◆ Required work ◆
Every entry below is to be copied exactly, apart from any picture it holds.

◆ Records for the task ◆

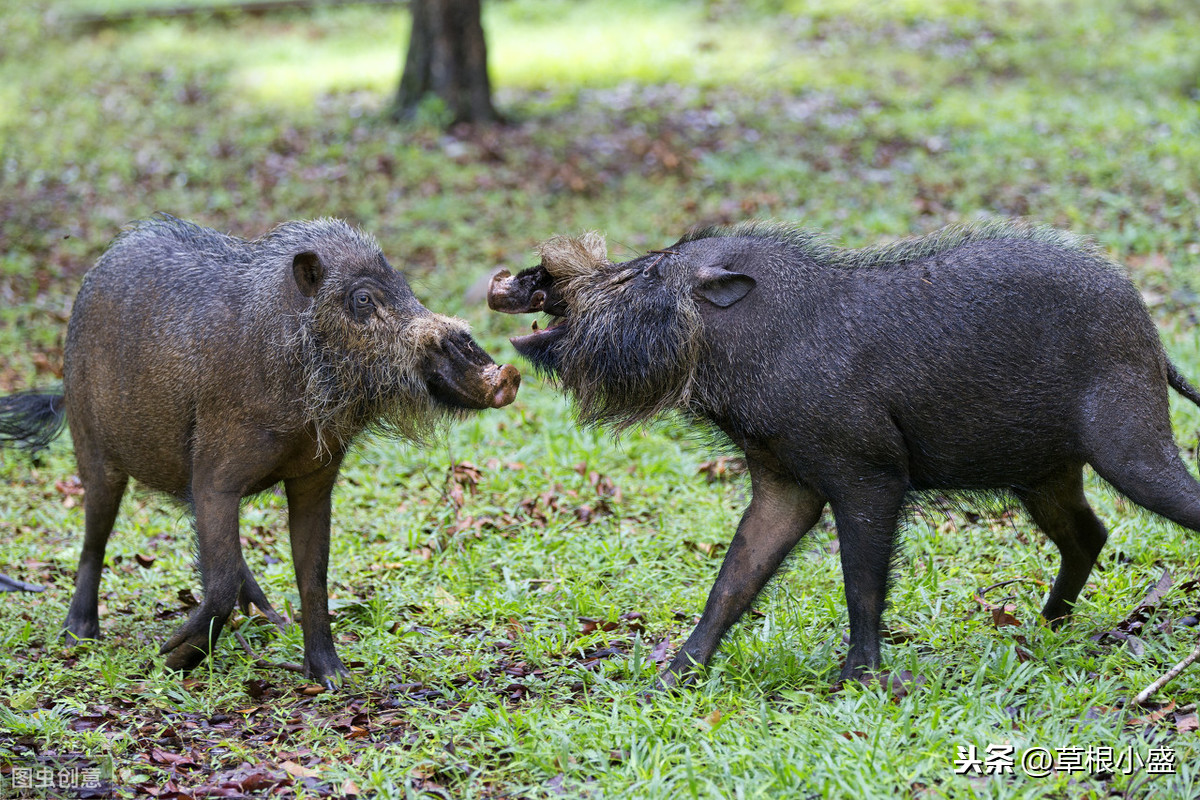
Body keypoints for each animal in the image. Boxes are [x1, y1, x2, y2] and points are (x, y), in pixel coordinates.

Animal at [0, 215, 518, 686]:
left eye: (406, 288)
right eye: (363, 298)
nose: (508, 376)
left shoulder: (314, 478)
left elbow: (312, 575)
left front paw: (332, 678)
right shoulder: (215, 473)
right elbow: (223, 578)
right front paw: (170, 659)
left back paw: (269, 618)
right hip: (91, 444)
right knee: (95, 537)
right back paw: (78, 635)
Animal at [487, 220, 1200, 690]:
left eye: (648, 270)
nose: (525, 282)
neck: (749, 345)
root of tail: (1153, 340)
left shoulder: (870, 474)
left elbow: (859, 577)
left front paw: (859, 679)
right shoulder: (784, 483)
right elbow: (734, 578)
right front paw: (668, 678)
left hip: (1129, 443)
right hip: (1045, 474)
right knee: (1090, 532)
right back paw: (1040, 629)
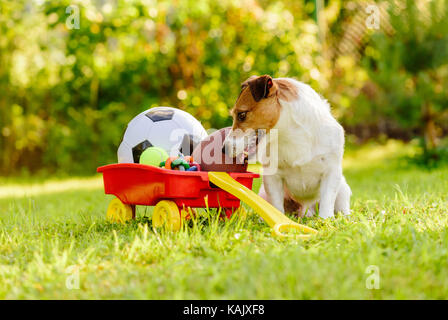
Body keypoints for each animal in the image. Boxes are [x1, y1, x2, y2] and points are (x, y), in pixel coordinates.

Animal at [222, 75, 352, 219]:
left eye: (242, 115)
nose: (223, 149)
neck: (292, 134)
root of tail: (305, 210)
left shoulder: (332, 172)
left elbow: (327, 200)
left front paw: (325, 219)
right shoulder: (272, 177)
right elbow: (276, 204)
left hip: (343, 189)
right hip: (263, 193)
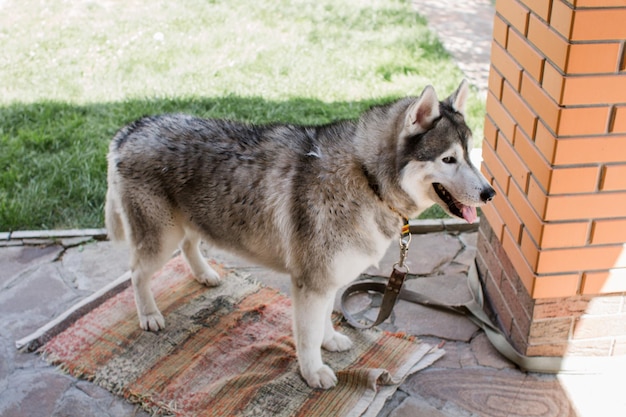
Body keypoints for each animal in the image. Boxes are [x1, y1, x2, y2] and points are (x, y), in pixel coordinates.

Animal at [106, 79, 492, 388]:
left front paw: (330, 340)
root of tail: (131, 129)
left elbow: (323, 321)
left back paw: (204, 275)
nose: (490, 193)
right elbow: (306, 335)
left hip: (191, 224)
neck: (367, 178)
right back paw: (149, 315)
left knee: (188, 246)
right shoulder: (311, 282)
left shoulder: (329, 279)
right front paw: (313, 372)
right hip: (161, 239)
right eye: (448, 159)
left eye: (469, 154)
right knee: (136, 272)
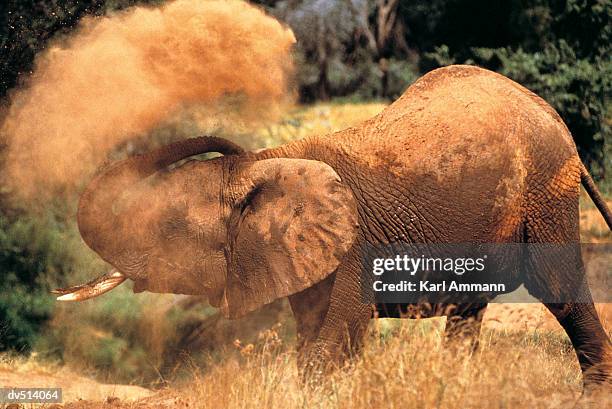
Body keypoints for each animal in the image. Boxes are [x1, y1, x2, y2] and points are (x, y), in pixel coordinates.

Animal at [56, 65, 612, 390]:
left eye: (164, 227)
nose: (233, 147)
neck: (271, 166)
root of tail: (553, 116)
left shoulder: (351, 246)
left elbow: (337, 335)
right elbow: (311, 337)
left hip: (545, 190)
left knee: (560, 290)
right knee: (466, 312)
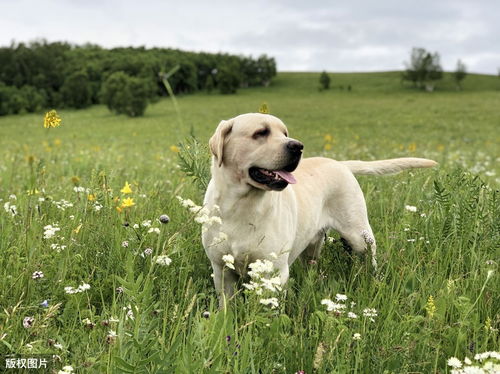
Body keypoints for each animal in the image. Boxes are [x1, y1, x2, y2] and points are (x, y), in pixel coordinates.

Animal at [201, 114, 436, 306]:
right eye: (260, 133)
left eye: (285, 133)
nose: (297, 146)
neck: (241, 205)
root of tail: (341, 163)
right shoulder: (221, 269)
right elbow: (226, 306)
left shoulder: (274, 270)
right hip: (312, 246)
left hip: (359, 235)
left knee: (370, 257)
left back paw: (373, 279)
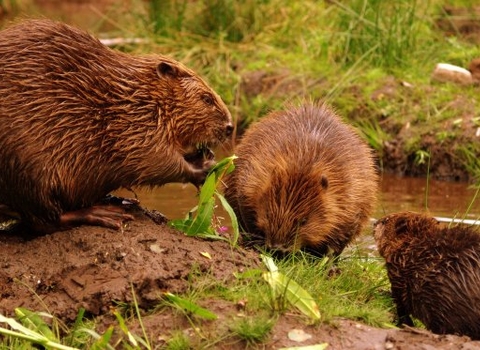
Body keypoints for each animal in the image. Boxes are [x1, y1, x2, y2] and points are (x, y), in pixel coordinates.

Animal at [0, 18, 232, 232]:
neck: (136, 95)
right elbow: (153, 160)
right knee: (44, 220)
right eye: (207, 99)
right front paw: (206, 167)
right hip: (26, 166)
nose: (230, 126)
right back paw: (107, 212)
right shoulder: (134, 125)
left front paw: (205, 155)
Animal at [224, 102, 378, 256]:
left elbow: (342, 233)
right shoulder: (253, 177)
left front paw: (324, 258)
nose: (278, 248)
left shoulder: (350, 196)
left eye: (304, 221)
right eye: (267, 213)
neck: (304, 162)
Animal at [374, 211, 480, 340]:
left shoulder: (397, 275)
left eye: (385, 221)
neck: (412, 243)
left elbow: (400, 304)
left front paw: (405, 324)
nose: (374, 223)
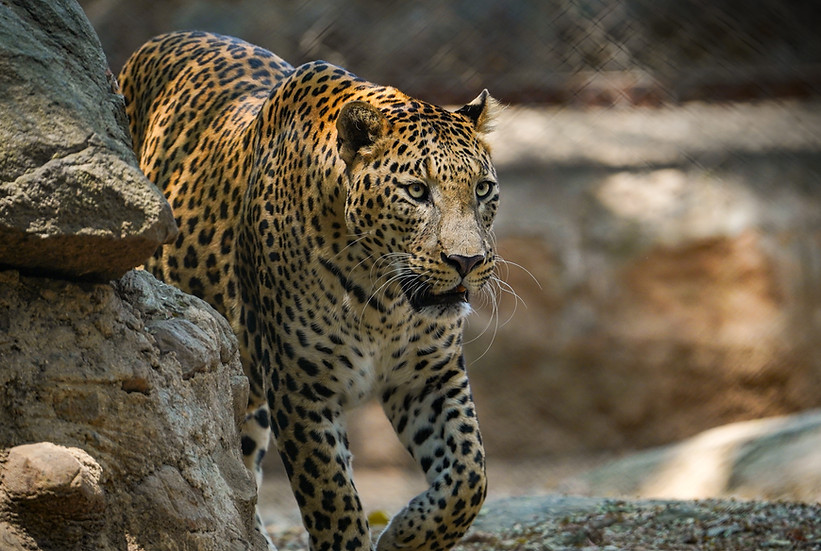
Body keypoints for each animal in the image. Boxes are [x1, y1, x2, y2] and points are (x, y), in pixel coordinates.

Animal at [119, 30, 500, 551]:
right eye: (417, 191)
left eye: (482, 189)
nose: (467, 262)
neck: (385, 301)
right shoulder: (301, 390)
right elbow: (335, 503)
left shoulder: (430, 375)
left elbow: (469, 476)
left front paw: (403, 536)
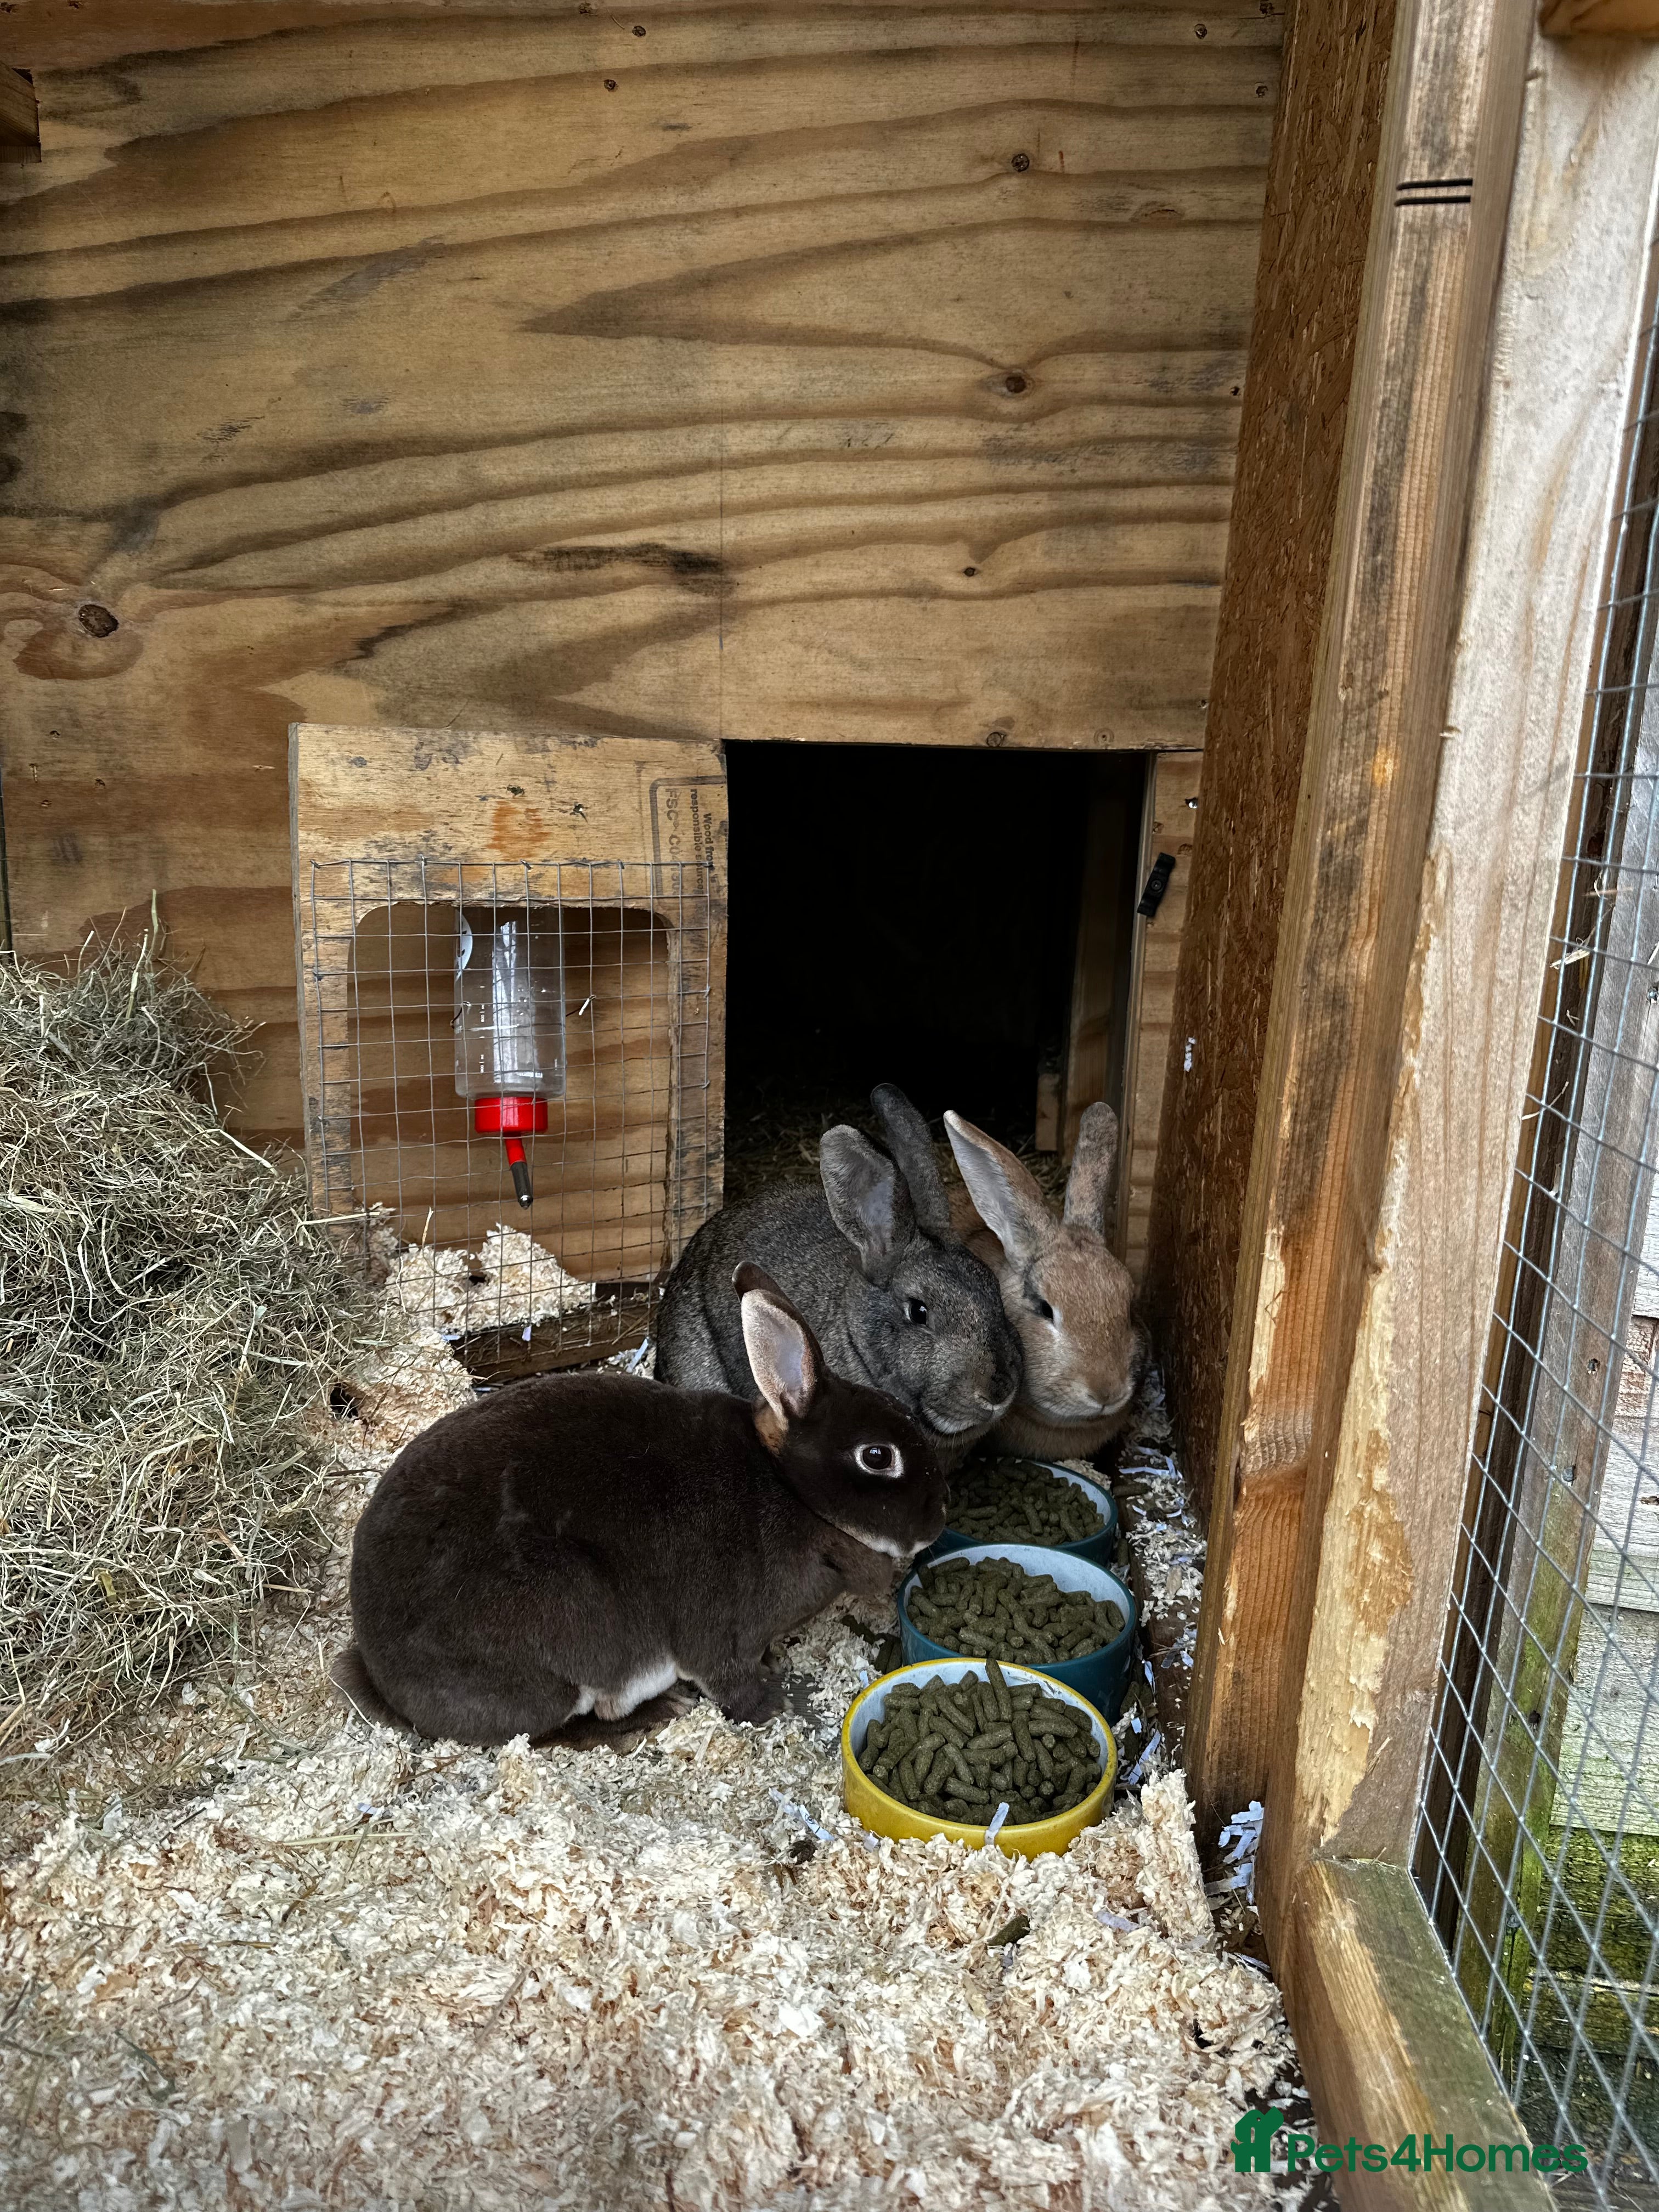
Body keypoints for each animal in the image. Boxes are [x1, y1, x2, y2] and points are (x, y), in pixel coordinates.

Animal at [345, 1263, 946, 1746]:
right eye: (877, 1457)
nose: (937, 1523)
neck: (791, 1490)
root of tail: (382, 1677)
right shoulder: (723, 1629)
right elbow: (728, 1676)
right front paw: (770, 1706)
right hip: (569, 1631)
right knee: (551, 1731)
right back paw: (656, 1712)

◆ Task output ◆
Body keypoints for each animal in the image. Boxes are [x1, y1, x2, y2] and points are (x, y), in pixel coordinates.

Animal at [0, 215, 518, 686]:
left eye: (406, 288)
right eye: (363, 298)
nose: (508, 376)
left shoulder: (314, 478)
left elbow: (312, 575)
left front paw: (332, 678)
right shoulder: (215, 473)
right elbow: (223, 578)
right front paw: (170, 659)
left back paw: (269, 618)
right hip: (91, 444)
right knee: (95, 537)
right back paw: (78, 635)
Animal at [487, 220, 1200, 690]:
left eye: (648, 270)
nose: (525, 282)
neck: (749, 345)
root of tail: (1153, 340)
left shoulder: (870, 474)
left elbow: (859, 577)
left front paw: (859, 679)
right shoulder: (784, 483)
right elbow: (734, 578)
right front paw: (668, 678)
left hip: (1129, 443)
right hip: (1045, 474)
right knee: (1090, 532)
right back paw: (1040, 629)
Body keypoints for each animal in the image. Boxes are [x1, y1, x2, y2] and points are (x, y), in pixel coordinates.

Animal at [222, 75, 352, 219]:
left eye: (242, 115)
nose: (223, 149)
neck: (292, 134)
root of tail: (305, 210)
left shoulder: (332, 172)
left elbow: (327, 200)
left front paw: (325, 219)
right shoulder: (272, 177)
right elbow: (276, 204)
left hip: (343, 189)
right hip: (263, 193)
Body keypoints for each animal in the image. Boxes are [x1, y1, x2, y2] and points are (x, y), in pixel coordinates.

Animal at [106, 79, 492, 388]:
left front paw: (330, 340)
root of tail: (131, 129)
left elbow: (323, 321)
left back paw: (204, 275)
nose: (490, 193)
right elbow: (306, 335)
left hip: (191, 224)
neck: (367, 178)
right back paw: (149, 315)
left knee: (188, 246)
right shoulder: (311, 282)
left shoulder: (329, 279)
right front paw: (313, 372)
right hip: (161, 239)
right eye: (448, 159)
left eye: (469, 154)
right knee: (136, 272)
Body keypoints for each animal in the image. Boxes are [x1, y1, x2, y2] and points are (x, y), in pixel coordinates.

Animal at [56, 65, 612, 390]:
left eye: (164, 227)
nose: (233, 147)
neck: (271, 166)
root of tail: (553, 116)
left shoulder: (351, 246)
left elbow: (337, 335)
right elbow: (311, 337)
left hip: (545, 190)
left knee: (560, 290)
right knee: (466, 312)
Body keypoints for each animal in the image. Boxes are [x1, y1, x2, y2] and points are (x, y), in pixel coordinates.

Animal at [201, 114, 436, 306]:
right eye: (260, 133)
left eye: (285, 133)
nose: (297, 146)
neck: (241, 205)
root of tail: (341, 163)
right shoulder: (221, 269)
right elbow: (226, 306)
left shoulder: (274, 270)
right hip: (312, 246)
left hip: (359, 235)
left knee: (370, 257)
left back paw: (373, 279)
Body keypoints for each animal in the image. Boxes are [x1, y1, x2, y2] and points are (x, y), in pixel coordinates.

Animal at [0, 18, 232, 232]:
neck: (136, 95)
right elbow: (153, 160)
right knee: (44, 220)
right eye: (207, 99)
right front paw: (206, 167)
right hip: (26, 166)
nose: (230, 126)
right back paw: (107, 212)
right shoulder: (134, 125)
left front paw: (205, 155)
Animal at [224, 102, 378, 256]:
left elbow: (342, 233)
right shoulder: (253, 177)
left front paw: (324, 258)
nose: (278, 248)
left shoulder: (350, 196)
left eye: (304, 221)
right eye: (267, 213)
neck: (304, 162)
Animal at [374, 211, 480, 340]:
left shoulder: (397, 275)
left eye: (385, 221)
neck: (412, 243)
left elbow: (400, 304)
left front paw: (405, 324)
nose: (374, 223)
Body keypoints for each animal in the image. Boxes are [x1, y1, x2, y2] and points are (x, y), in pixel coordinates.

Animal at [119, 30, 500, 551]:
right eye: (417, 191)
left eye: (482, 189)
nose: (467, 262)
neck: (385, 301)
right shoulder: (301, 390)
right elbow: (335, 503)
left shoulder: (430, 375)
left elbow: (469, 476)
left front paw: (403, 536)
Body keypoints for each animal in the image. Boxes are [x1, y1, x2, y2] and points are (x, y), in pixel coordinates.

Animal at [345, 1263, 946, 1746]:
right eye: (877, 1457)
nose: (937, 1523)
neck: (791, 1490)
root of tail: (382, 1677)
right shoulder: (723, 1629)
right elbow: (728, 1676)
right front paw: (770, 1706)
right hip: (569, 1631)
right knee: (551, 1731)
right back paw: (656, 1712)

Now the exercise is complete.